BlackRock‑Led Consortium to Acquire AES Corp for $33.4 Billion

BLK
March 02, 2026

A consortium headed by BlackRock‑owned Global Infrastructure Partners (GIP) and the private‑equity firm EQT announced a definitive agreement to acquire AES Corporation for a total enterprise value of $33.4 billion, including debt. The deal values AES equity at $10.7 billion and offers $15.00 in cash per share, a premium of 40.3% over the 30‑day volume‑weighted average price that preceded the announcement.

The transaction is driven by AES’s need for capital to fund growth beyond 2027, particularly in U.S. generation and utilities businesses. The $15.00 per‑share offer is expected to provide the company with the financial flexibility of private ownership, allowing it to pursue large‑scale investments in competitive generation, transmission, and renewable‑energy assets. GIP and EQT bring deep expertise in energy infrastructure, with EQT’s Transition Infrastructure strategy focused on clean‑energy and resource‑efficient projects.

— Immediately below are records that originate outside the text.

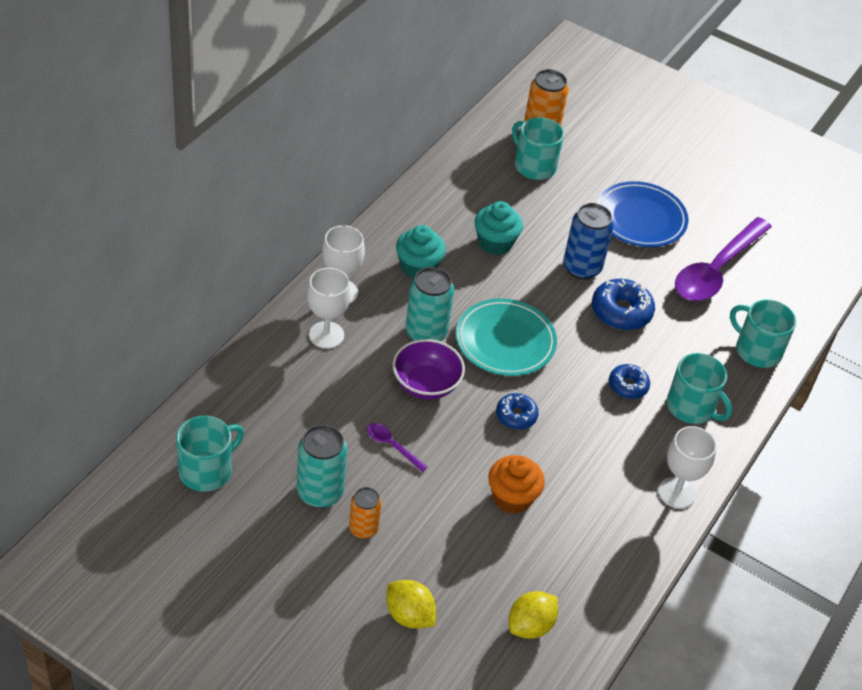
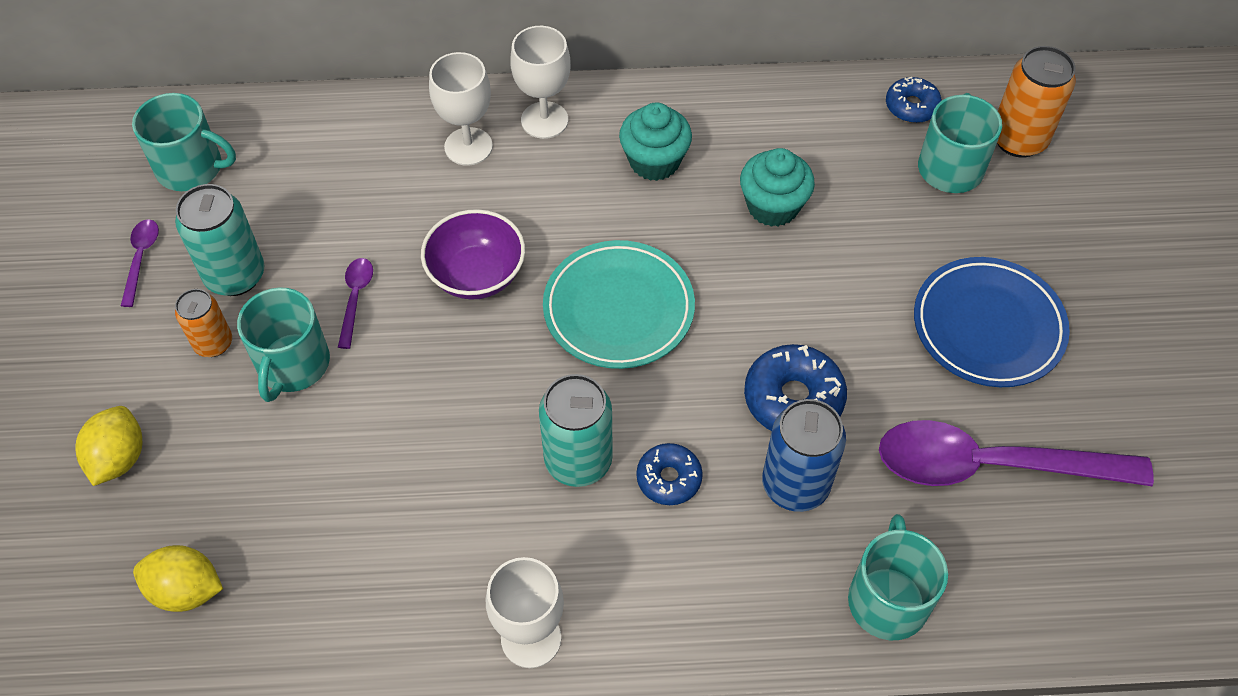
camera: 60 degrees right, 10 degrees up
turquoise can [406,267,454,341] -> turquoise can moved to [539,374,613,487]
orange cupcake [488,455,545,514] -> none
blue donut [496,393,539,429] -> blue donut moved to [886,77,942,123]
blue can [563,203,614,280] -> blue can moved to [762,399,846,512]
turquoise mug [667,353,732,424] -> turquoise mug moved to [237,287,330,402]
none -> purple spoon [121,219,159,307]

BlackRock’s acquisition of GIP in January 2024 has positioned the consortium to leverage a broader infrastructure platform.

Bayo Ogunlesi, CEO of GIP, said the partnership would accelerate AES’s commitment to affordable, safe, and reliable power. Masoud Homayoun, Head of EQT Infrastructure, highlighted the growing demand for secure energy supply amid expanding power needs worldwide. AES Chairman Jay Morse noted that without a transaction, the company would likely have to cut or eliminate its dividend and issue new equity to meet capital requirements.

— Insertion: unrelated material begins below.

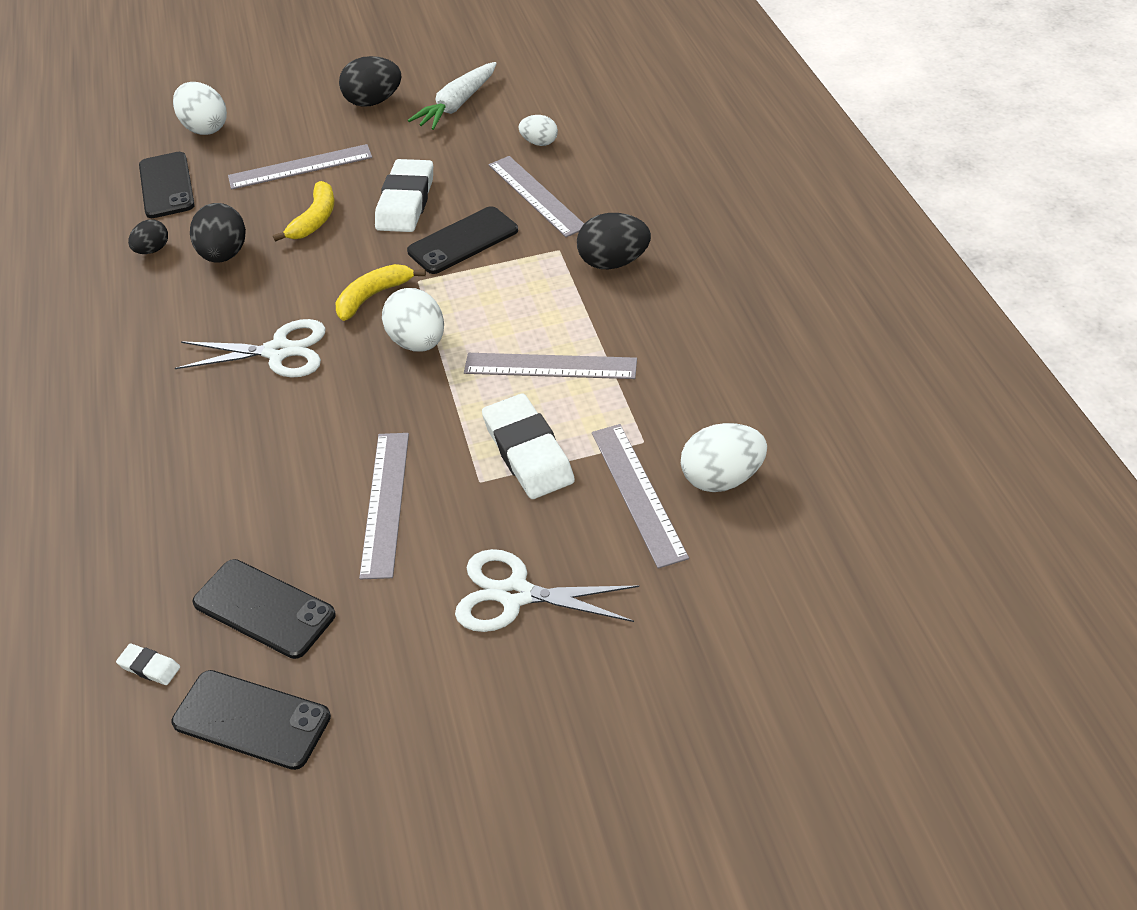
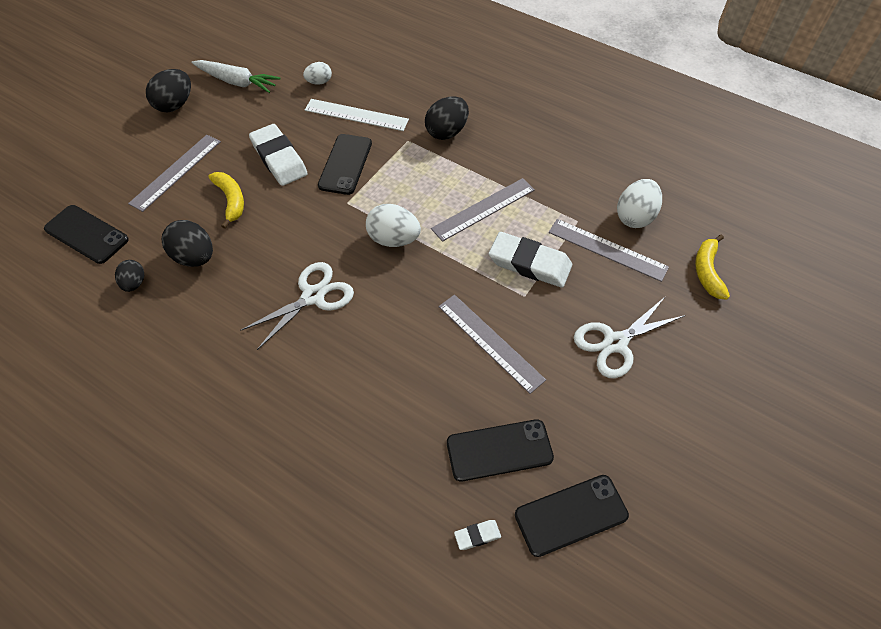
camera: 45 degrees left, 10 degrees up
white egg [173,82,227,135] -> none
yellow banana [336,264,426,321] -> yellow banana moved to [695,234,730,300]
white carrot [408,62,497,130] -> white carrot turned 60 degrees counterclockwise [192,60,280,93]
grey ruler [489,156,584,237] -> white ruler [305,99,409,131]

Investors reacted cautiously to the announcement, focusing on valuation concerns. The offer price, while a significant premium to the 30‑day average, is below the most recent closing price, prompting a measured market response.

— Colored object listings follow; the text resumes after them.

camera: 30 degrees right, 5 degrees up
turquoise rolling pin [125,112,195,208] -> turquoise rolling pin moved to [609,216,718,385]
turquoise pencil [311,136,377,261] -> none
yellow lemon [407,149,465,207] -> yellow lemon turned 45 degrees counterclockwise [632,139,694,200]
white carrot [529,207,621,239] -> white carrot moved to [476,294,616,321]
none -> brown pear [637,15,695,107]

The deal underscores BlackRock’s continued push into regulated infrastructure and renewable energy assets, while aligning with EQT’s transition‑focused investment thesis. AES’s diversified portfolio—spanning regulated utilities and competitive clean‑energy assets such as solar, wind, and battery storage—positions it to support the growing demand for electricity from AI data centers and other high‑power customers.